**EXERCISE BRIEF**
Answer these from the passage on long-term hospital admission prediction, one answer per line:
(a) How many of the six studies used prospective data?
(b) What AUC did the gradient boosted model reach when only claims data was used?
(c) What type of classifier was used for the 3-year prediction period?

**EXTRACT PROVIDED**
Long-term hospital admission prediction

In total, six studies predicted hospital (re)admission for a time period longer than 30 days (Table 5). Five studies used retrospective data and one used prospective data. Outcomes ranged from 6-month readmission to 3-year readmission. All but one reported AUC ranging from 0.65 to 0.78. The best performing two algorithms both reported an AUC of 0.78. Lewis et al.40 used insurance claims retrospective data of 92 000 patients, divided in knowledge-driven and data-driven features using NLP, for predicting 6-month all-cause admission. The authors reported that DL networks, a convolutional neural network with LSTM in this case, outperforms traditional ML models (feed forward neural network and LR). Moreover, sequential DL models outperformed non-sequential DL models. The second algorithm-derived data from both EHR and insurance claims predicting 1-year HF hospitalization.39 A total of 54 variables were collected from the claims including demographics, no. of hospitalizations, medication and comorbidity, and eight variables from the EMR laboratory and left ventricular EF. The authors utilized multiple different models of which a gradient boosted model (GBM) performed best with an AUC of 0.78 (compared with 0.75 when only claims data was used). The longest prediction period (3 years) utilized a random forest classifier resulting in an AUC of 0.76 for admission prediction.24 This result was achieved using data from a trial including patients with HF with preserved ejection fraction including of baseline demographic and clinical data, ECG, laboratory data, and questionnaires.

**SUPPLIED ENTRIES**
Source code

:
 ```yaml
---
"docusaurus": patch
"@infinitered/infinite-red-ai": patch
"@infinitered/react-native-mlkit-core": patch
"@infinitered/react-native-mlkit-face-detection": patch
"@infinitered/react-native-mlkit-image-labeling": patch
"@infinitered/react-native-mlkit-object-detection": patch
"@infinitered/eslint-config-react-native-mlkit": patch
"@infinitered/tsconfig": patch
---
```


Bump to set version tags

**WRITTEN SOLUTION**
(a) One.
(b) 0.75.
(c) A random forest classifier.